— Aufgabenstellung —
- A) Geben Sie den Textauszug über die Fluglärmgegner von „Erlahmter Kampfgeist“ bis einschließlich „Schneiser-Präsident Thomas Morf.“ wieder und ändern Sie dabei „Regierung“ in „Behörde“.
- B) Schreiben Sie den Text über die Fluglärmgegner im Anschluss an seinen letzten Satz weiter.

— Textauszug —
Erlahmter Kampfgeist
Zu Beginn schienen die Energien schier unerschöpflich. Ausgestattet mit farblich abgestimmten Ausrüstungen vom T-Shirt über die Mütze bis zum Regenschirm, versammelte man sich zu Tausenden und gab der Flughafenlobby und der ihr angeblich hörigen Regierung lautstark den Tarif durch. Die Arbeitslast ruhte meist auf den Schultern eines schmalen Vorstands, einzelne Figuren rückten in den Vordergrund und wurden richtiggehende Medienstars, so etwa der Schneiser-Präsident Thomas Morf.
Heute hat sich das Mütchen der Fluglärmgegner gekühlt. Der jahrelange und weitgehend erfolglose Kampf gegen die Entwicklungen am Flughafen hat zu Ermüdungserscheinungen geführt. Drastisch zum Ausdruck kam der erlahmte Kampfgeist kürzlich im Falle der Fluglärmsolidarität, die sich aus dem laufenden und aussichtslosen politischen Abstimmungskampf um ihre «Fairflug-Initiative» zurückgezogen hat und sich künftig auf den grünen Tisch beschränken will.

— Bereitgestelltes Material —
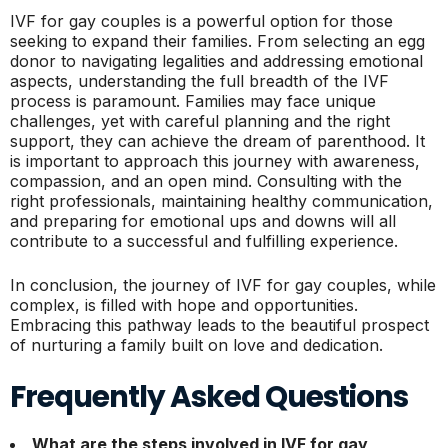
IVF for gay couples is a powerful option for those
seeking to expand their families. From selecting an egg
donor to navigating legalities and addressing emotional
aspects, understanding the full breadth of the IVF
process is paramount. Families may face unique
challenges, yet with careful planning and the right
support, they can achieve the dream of parenthood. It
is important to approach this journey with awareness,
compassion, and an open mind. Consulting with the
right professionals, maintaining healthy communication,
and preparing for emotional ups and downs will all
contribute to a successful and fulfilling experience.
In conclusion, the journey of IVF for gay couples, while
complex, is filled with hope and opportunities.
Embracing this pathway leads to the beautiful prospect
of nurturing a family built on love and dedication.
Frequently Asked Questions
What are the steps involved in IVF for gay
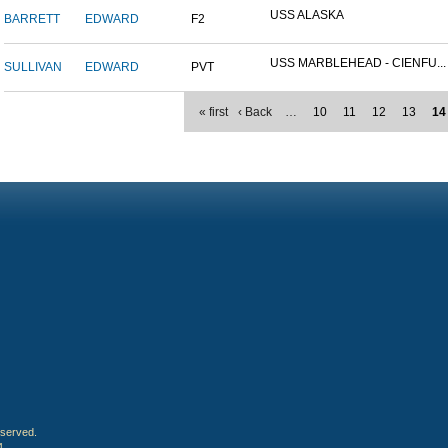
USS ALASKA
BARRETT
EDWARD
F2
USS MARBLEHEAD - CIENFU...
SULLIVAN
EDWARD
PVT
« first
‹ Back
…
10
11
12
13
14
eserved.
4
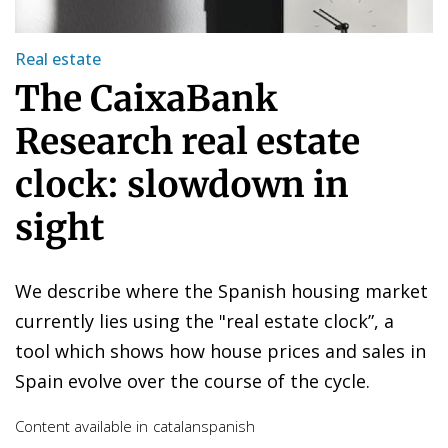
Real estate
The CaixaBank
Research real estate
clock: slowdown in
sight
We describe where the Spanish housing market
currently lies using the "real estate clock”, a
tool which shows how house prices and sales in
Spain evolve over the course of the cycle.
Content available in
catalan
spanish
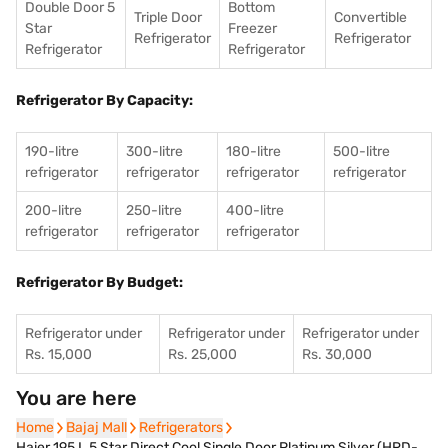
Double Door 5
Bottom
Triple Door
Convertible
Star
Freezer
Refrigerator
Refrigerator
Refrigerator
Refrigerator
Refrigerator By Capacity:
190-litre
300-litre
180-litre
500-litre
refrigerator
refrigerator
refrigerator
refrigerator
200-litre
250-litre
400-litre
refrigerator
refrigerator
refrigerator
Refrigerator By Budget:
Refrigerator under
Refrigerator under
Refrigerator under
Rs. 15,000
Rs. 25,000
Rs. 30,000
You are here
Home
Home
Bajaj Mall
Bajaj Mall
Refrigerators
Refrigerators
Haier 195 L 5 Star Direct Cool Single Door Platinum Silver (HRD-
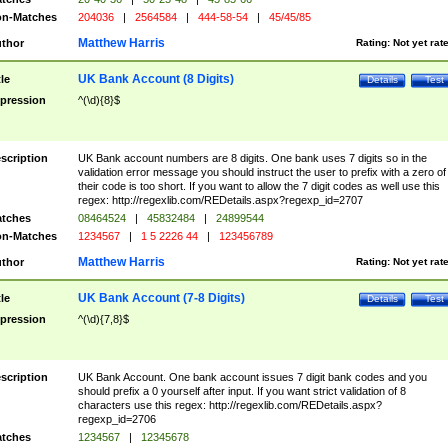
n-Matches
204036
|
2564584
|
444-58-54
|
45/45/85
Matthew Harris
thor
Rating:
Not yet rat
UK Bank Account (8 Digits)
tle
Details
Test
pression
^(\d){8}$
scription
UK Bank account numbers are 8 digits. One bank uses 7 digits so in the
validation error message you should instruct the user to prefix with a zero of
their code is too short. If you want to allow the 7 digit codes as well use this
regex: http://regexlib.com/REDetails.aspx?regexp_id=2707
tches
08464524
|
45832484
|
24899544
n-Matches
1234567
|
1 5 2226 44
|
123456789
Matthew Harris
thor
Rating:
Not yet rat
UK Bank Account (7-8 Digits)
tle
Details
Test
pression
^(\d){7,8}$
scription
UK Bank Account. One bank account issues 7 digit bank codes and you
should prefix a 0 yourself after input. If you want strict validation of 8
characters use this regex: http://regexlib.com/REDetails.aspx?
regexp_id=2706
tches
1234567
|
12345678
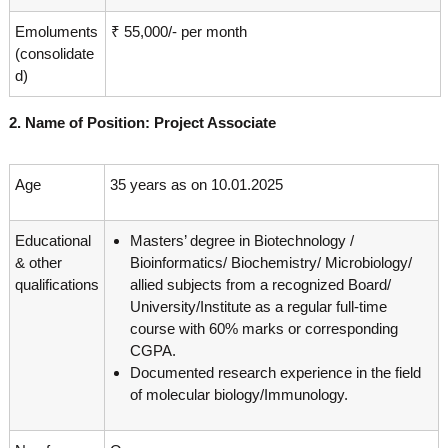
Emoluments
₹ 55,000/- per month
(consolidate
d)
2. Name of Position: Project Associate
Age
35 years as on 10.01.2025
Educational
Masters’ degree in Biotechnology /
& other
Bioinformatics/ Biochemistry/ Microbiology/
qualifications
allied subjects from a recognized Board/
University/Institute as a regular full-time
course with 60% marks or corresponding
CGPA.
Documented research experience in the field
of molecular biology/Immunology.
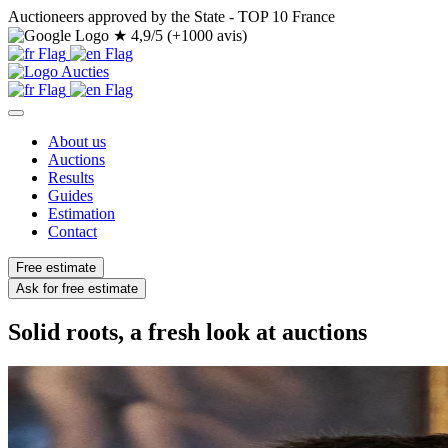
Auctioneers approved by the State - TOP 10 France
★
4,9/5 (+1000 avis)
About us
Auctions
Results
Guides
Estimation
Contact
Free estimate
Ask for free estimate
Solid roots, a fresh look at auctions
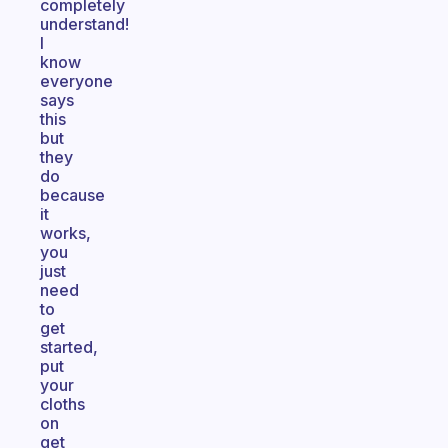
completely
understand!
I
know
everyone
says
this
but
they
do
because
it
works,
you
just
need
to
get
started,
put
your
cloths
on
get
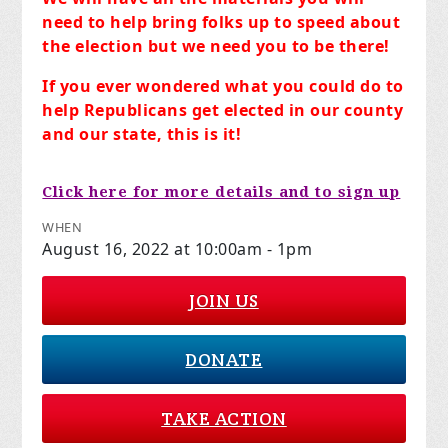
need to help bring folks up to speed about
the election but we need you to be there!
If you ever wondered what you could do to
help Republicans get elected in our county
and our state, this is it!
Click here for more details and to sign up
WHEN
August 16, 2022 at 10:00am - 1pm
JOIN US
DONATE
TAKE ACTION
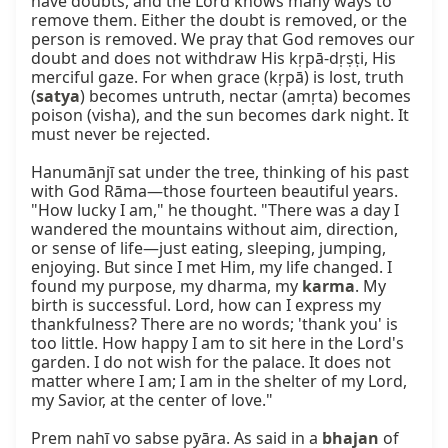
have doubts, and the Lord knows many ways to 
remove them. Either the doubt is removed, or the 
person is removed. We pray that God removes our 
doubt and does not withdraw His kṛpā-dṛṣṭi, His 
merciful gaze. For when grace (kṛpā) is lost, truth 
(
satya
) becomes untruth, nectar (amṛta) becomes 
poison (visha), and the sun becomes dark night. It 
must never be rejected.

Hanumānjī sat under the tree, thinking of his past 
with God Rāma—those fourteen beautiful years. 
"How lucky I am," he thought. "There was a day I 
wandered the mountains without aim, direction, 
or sense of life—just eating, sleeping, jumping, 
enjoying. But since I met Him, my life changed. I 
found my purpose, my dharma, my 
karma
. My 
birth is successful. Lord, how can I express my 
thankfulness? There are no words; 'thank you' is 
too little. How happy I am to sit here in the Lord's 
garden. I do not wish for the palace. It does not 
matter where I am; I am in the shelter of my Lord, 
my Savior, at the center of love."

Prem nahī vo sabse pyāra. As said in a 
bhajan
 of 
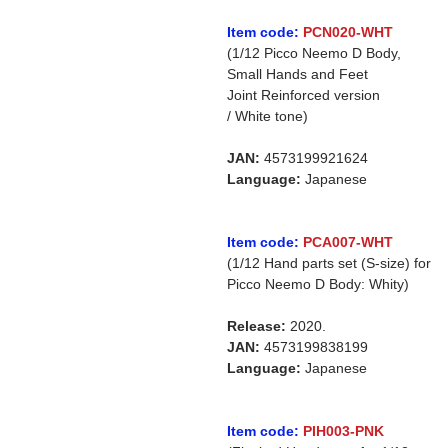
Item code:
PCN020-WHT
(1/12 Picco Neemo D Body,
Small Hands and Feet
Joint Reinforced version
/ White tone)
JAN:
4573199921624
Language:
Japanese
Item code:
PCA007-WHT
(1/12 Hand parts set (S-size) for
Picco Neemo D Body: Whity)
Release:
2020.
JAN:
4573199838199
Language:
Japanese
Item code:
PIH003-PNK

— Lösungen —
- A)
Erlahmter Kampfgeist
Zu Beginn schienen die Energien schier unerschöpflich. Ausgestattet mit farblich abgestimmten Ausrüstungen vom T-Shirt über die Mütze bis zum Regenschirm, versammelte man sich zu Tausenden und gab der Flughafenlobby und der ihr angeblich hörigen Behörde lautstark den Tarif durch. Die Arbeitslast ruhte meist auf den Schultern eines schmalen Vorstands, einzelne Figuren rückten in den Vordergrund und wurden richtiggehende Medienstars, so etwa der Schneiser-Präsident Thomas Morf.

- B)
Auch der vor einigen Jahren aus einer Abspaltung entstandene Bürgerprotest Fluglärm Ost (BFO) werde seine Aktivitäten wegen grosser Arbeitsbelastung für zu wenige Verantwortungsträger stark reduzieren, sagt Co-Präsident Fritz Kauf. Der BFO wolle nun die letzten Kräfte – auch bezüglich Finanzen – auf die voraussichtlich im Juni 2010 stattfindende Abstimmung über die Behördeninitiative zum Pistenbauverbot konzentrieren. Anschliessend werde man unabhängig vom Resultat Bilanz ziehen und die Aktivitäten massiv reduzieren. «Wenn wir gewinnen – wovon ich überzeugt bin –, haben wir unser Ziel erreicht, den Ausbau der Piste 10/28 zu verhindern oder zumindest stark zu verzögern», sagt Kauf, «wenn wir dagegen verlieren, dann müssen wir uns erst recht fragen, was das Ganze noch soll.» Erwogen werden allerhand Möglichkeiten, bis hin zur vollständigen Neubesetzung des Vorstandes.
Wahrscheinlich ist aber eine Art Schlummerzustand, in den auch schon andere Organisationen verfallen sind, zum Beispiel die ZUF. «Wir sind zurzeit nicht aktiv», bestätigt Co-Präsidentin Gabriela Suter. Auch für die Unterländer Organisation sei der Abstimmungskampf zugunsten des Pistenbauverbots nun das nächste grosse Ziel. «Wir müssen dabei aber sehr haushälterisch umgehen mit unseren Kräften», sagt Suter, «jede Stunde zugunsten des Fluglärm-Kampfs bedeutet eine Stunde weniger Freizeit.» Dasselbe gelte natürlich auch für den Einsatz der beschränkten finanziellen Mittel.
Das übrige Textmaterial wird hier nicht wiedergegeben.